A Spatial Calibration Method for Robust Cooperative Perception
Zhiying Song, Tenghui Xie, Hailiang Zhang, Jiaxin Liu, Fuxi Wen, Jun Li
TL;DR
The paper tackles robust spatial calibration for cooperative perception under pose and perception noise. It proposes context-based matching (CBM), a lightweight, bounding-box–only inter-agent object association framework that builds intra-agent context, performs coarse matching with global consensus, and estimates the relative transform to fuse multi-view detections. CBM achieves decimeter-level relative pose accuracy and shows strong resilience to non-co-visible objects and measurement noise, outperforming prior methods on real-world (SIND) and simulated (OPV2V) datasets.
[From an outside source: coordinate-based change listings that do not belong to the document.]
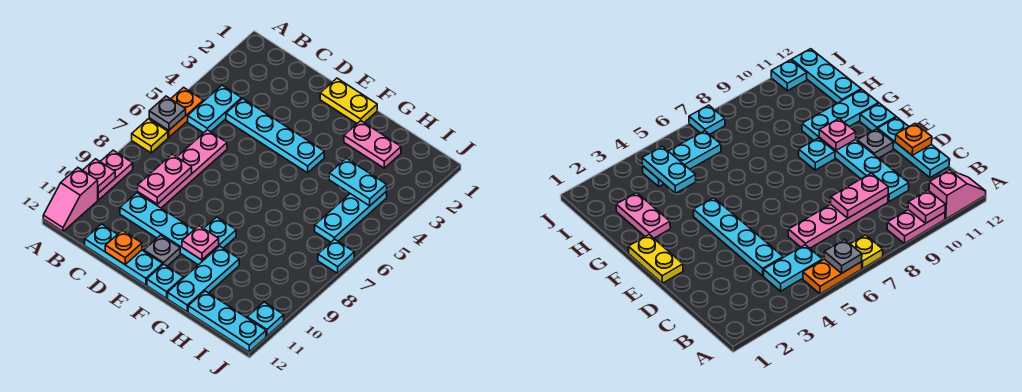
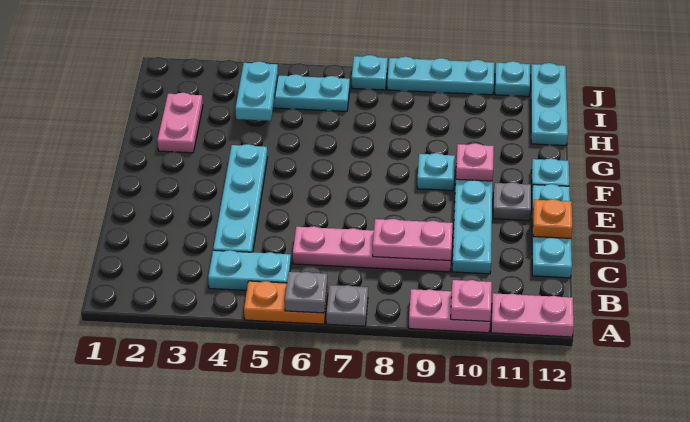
yellow plate A7 level 1 -> grey plate A7 level 1
pink slope A11:A12 level 1 top 11 -> pink plate A11:A12 level 1
yellow plate E1:F1 level 1 -> none
cyan plate G10:G12 level 1 -> cyan plate J8:J10 level 1

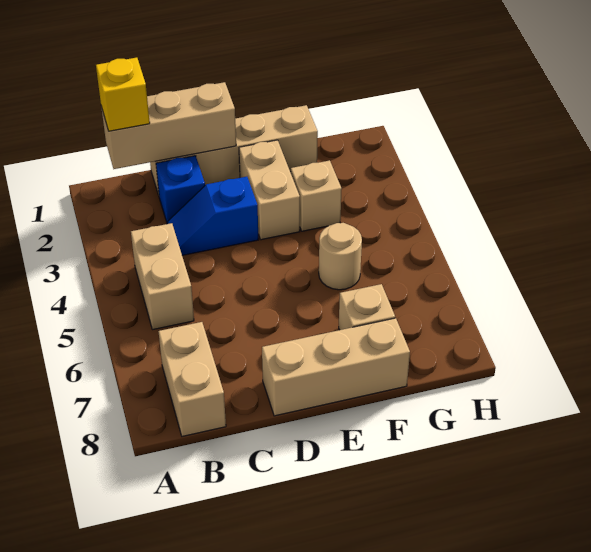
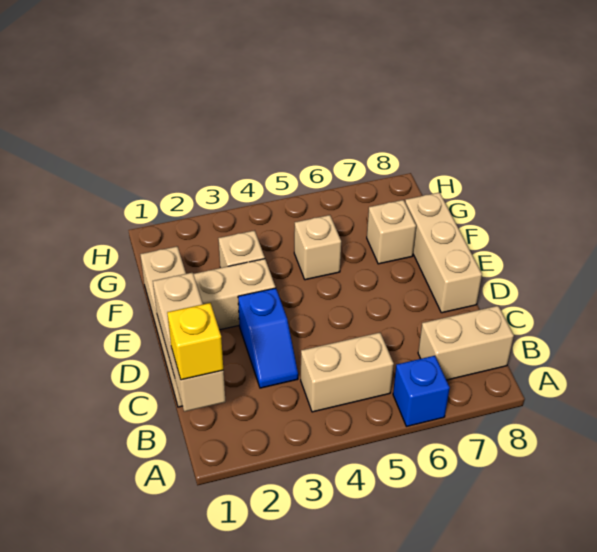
blue brick C2 level 1 -> blue brick A6 level 1
tan round brick F5 level 1 -> tan brick F5 level 1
The approach enables reliable V2X perception with minimal feature extraction and communication, suitable for scalable deployment in intelligent transportation systems. The results indicate significant improvements in transform accuracy (RRE, RTE) and perception quality (mAP) under varied localization errors.
Abstract
Cooperative perception is a promising technique for intelligent and connected vehicles through vehicle-to-everything (V2X) cooperation, provided that accurate pose information and relative pose transforms are available. Nevertheless, obtaining precise positioning information often entails high costs associated with navigation systems. {Hence, it is required to calibrate relative pose information for multi-agent cooperative perception.} This paper proposes a simple but effective object association approach named context-based matching (CBM), which identifies inter-agent object correspondences using intra-agent geometrical context. In detail, this method constructs contexts using the relative position of the detected bounding boxes, followed by local context matching and global consensus maximization. The optimal relative pose transform is estimated based on the matched correspondences, followed by cooperative perception fusion. Extensive experiments are conducted on both the simulated and real-world datasets. Even with larger inter-agent localization errors, high object association precision and decimeter-level relative pose calibration accuracy are achieved among the cooperating agents.